■ Task to carry out:
Could you set down the listing below exactly and omit its images?

Content starts

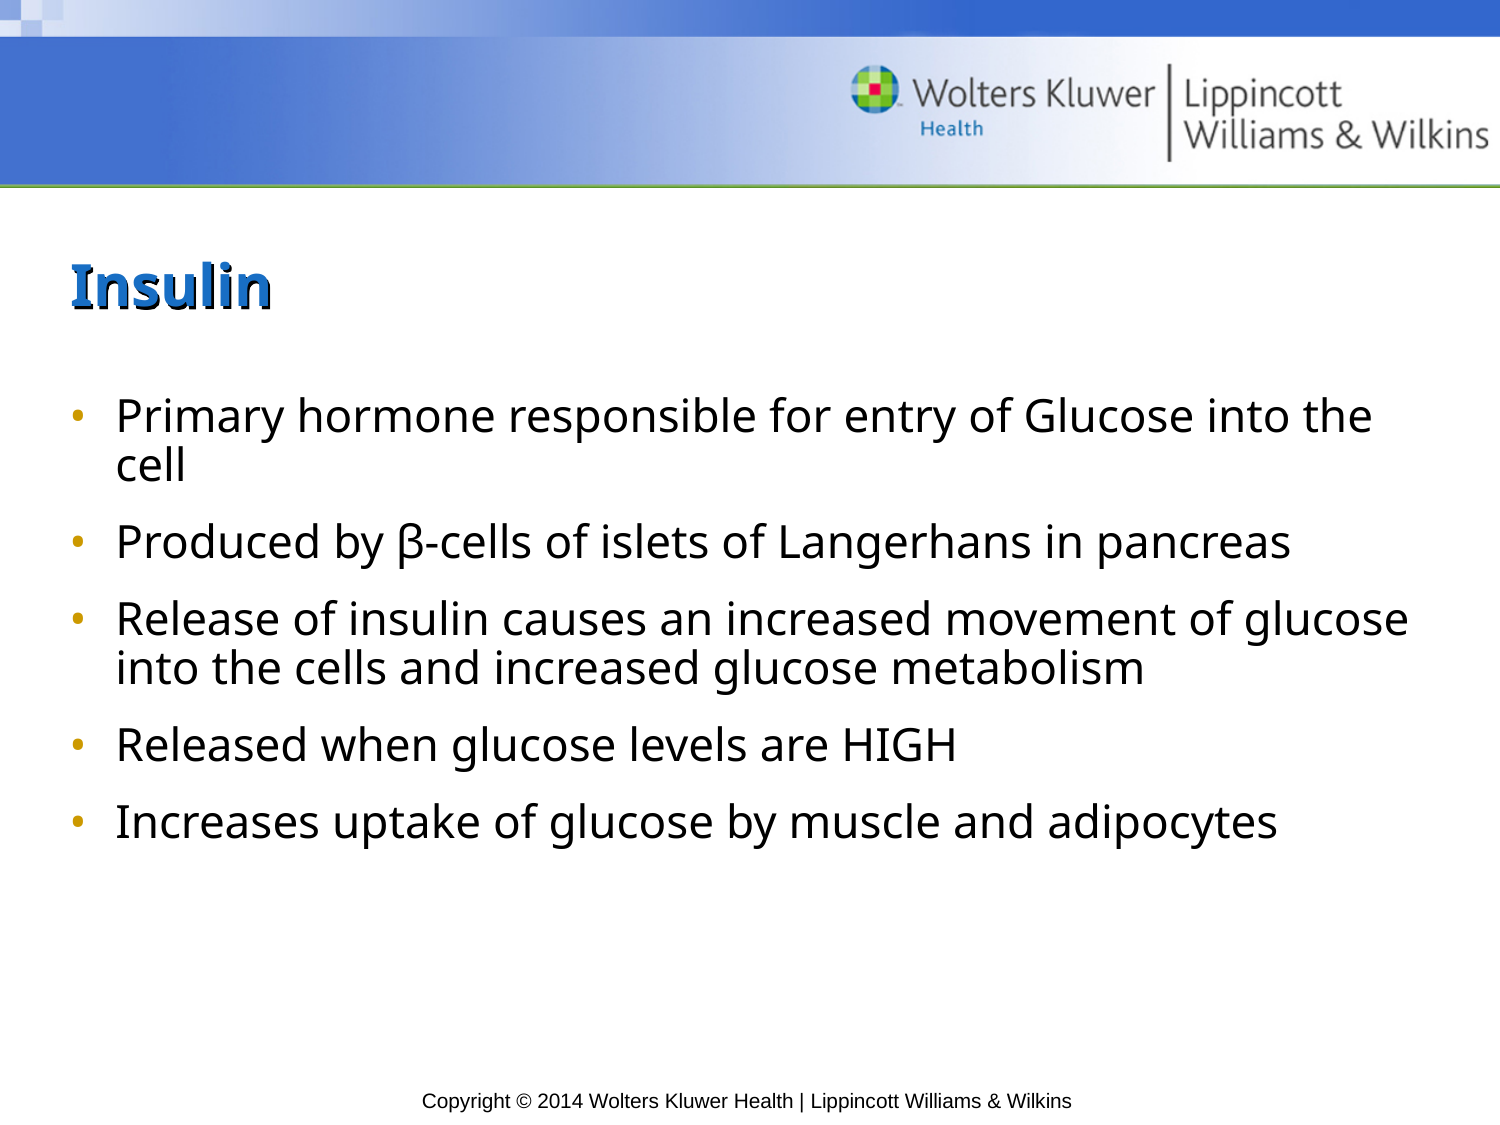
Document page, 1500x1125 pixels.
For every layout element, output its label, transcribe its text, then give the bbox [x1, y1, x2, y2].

list Primary hormone responsible for entry of Glucose into the cell Produced by β-cells of islets of Langerhans in pancreas Release of insulin causes an increased movement of glucose into the cells and increased glucose metabolism Released when glucose levels are HIGH Increases uptake of glucose by muscle and adipocytes [54, 384, 1468, 990]
title Insulin [70, 140, 1469, 329]
picture [0, 0, 1500, 188]
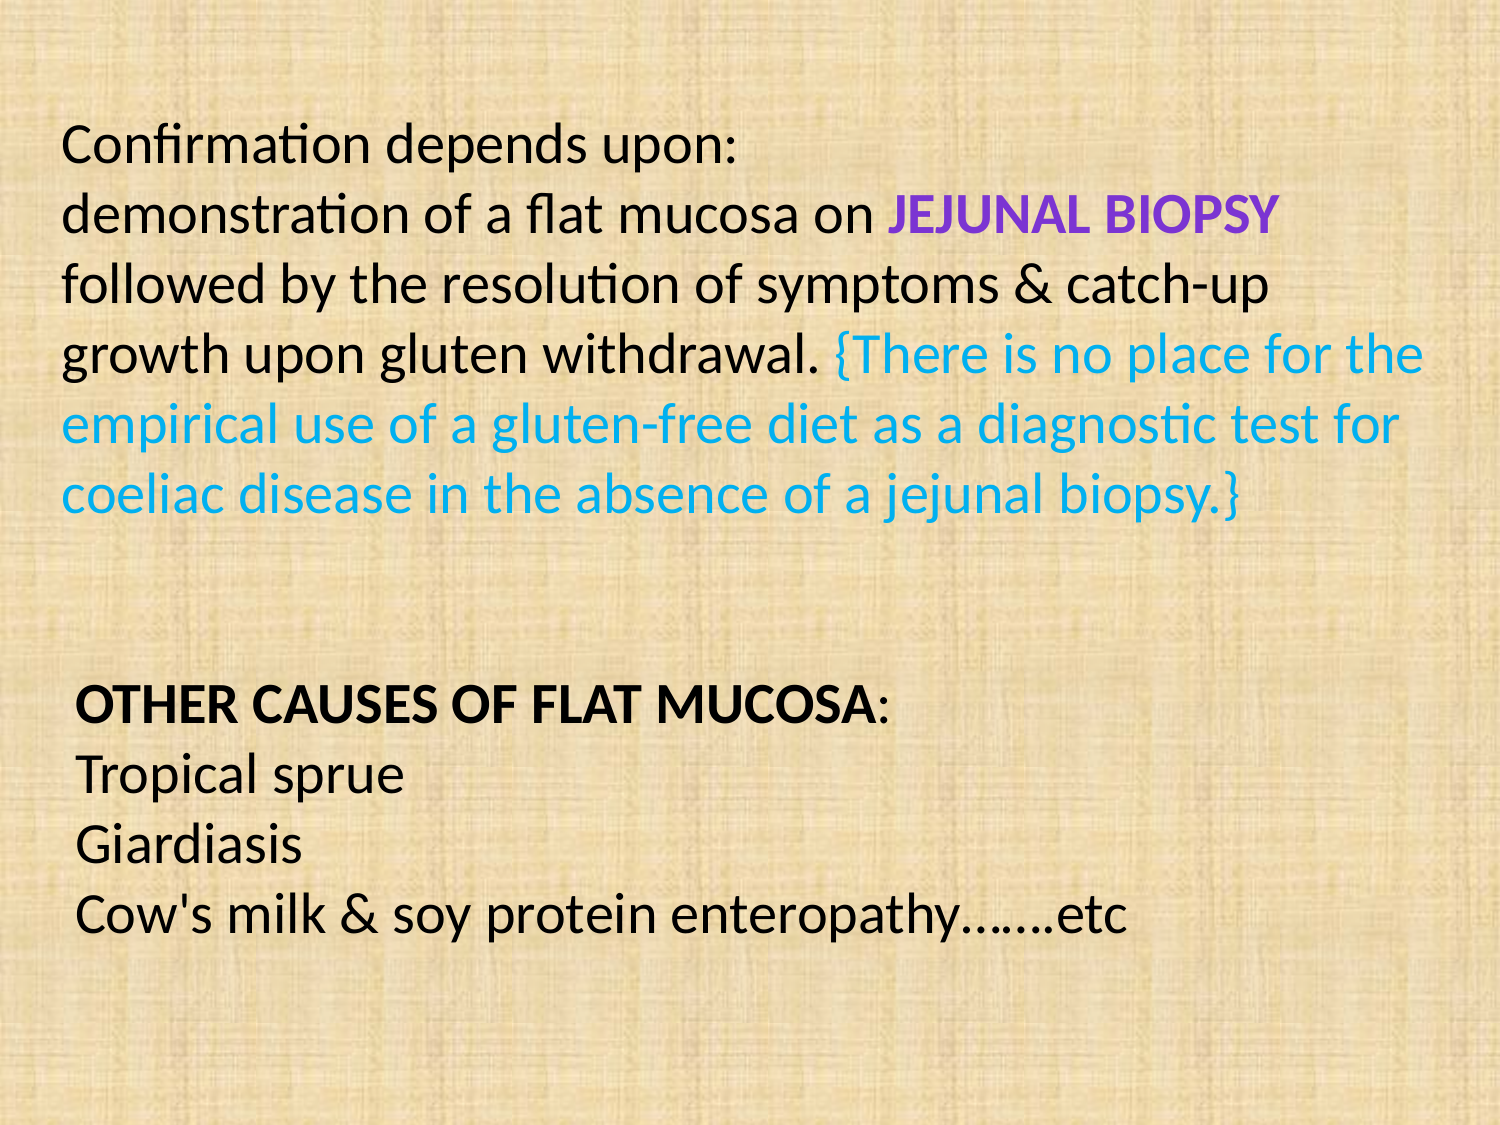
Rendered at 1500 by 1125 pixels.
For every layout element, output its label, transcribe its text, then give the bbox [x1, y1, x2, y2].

text_box Confirmation depends upon: demonstration of a flat mucosa on jejunal biopsy followed by the resolution of symptoms & catch-up growth upon gluten withdrawal. {There is no place for the empirical use of a gluten-free diet as a diagnostic test for coeliac disease in the absence of a jejunal biopsy.} OTHER CAUSES OF FLAT MUCOSA: Tropical sprue Giardiasis Cow's milk & soy protein enteropathy…….etc [46, 98, 1442, 953]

Content ends

■ Output of the task:
Document page, 1500x1125 pixels.
For every layout element, output its label, transcribe its text, then give the bbox [x1, y1, x2, y2].

list Primary hormone responsible for entry of Glucose into the cell Produced by β-cells of islets of Langerhans in pancreas Release of insulin causes an increased movement of glucose into the cells and increased glucose metabolism Released when glucose levels are HIGH Increases uptake of glucose by muscle and adipocytes [54, 384, 1468, 990]
title Insulin [70, 140, 1469, 329]
picture [0, 0, 1500, 188]
Rendered at 1500 by 1125 pixels.
For every layout element, output its label, transcribe its text, then give the bbox [x1, y1, x2, y2].

text_box Confirmation depends upon: demonstration of a flat mucosa on jejunal biopsy followed by the resolution of symptoms & catch-up growth upon gluten withdrawal. {There is no place for the empirical use of a gluten-free diet as a diagnostic test for coeliac disease in the absence of a jejunal biopsy.} OTHER CAUSES OF FLAT MUCOSA: Tropical sprue Giardiasis Cow's milk & soy protein enteropathy…….etc [46, 98, 1442, 953]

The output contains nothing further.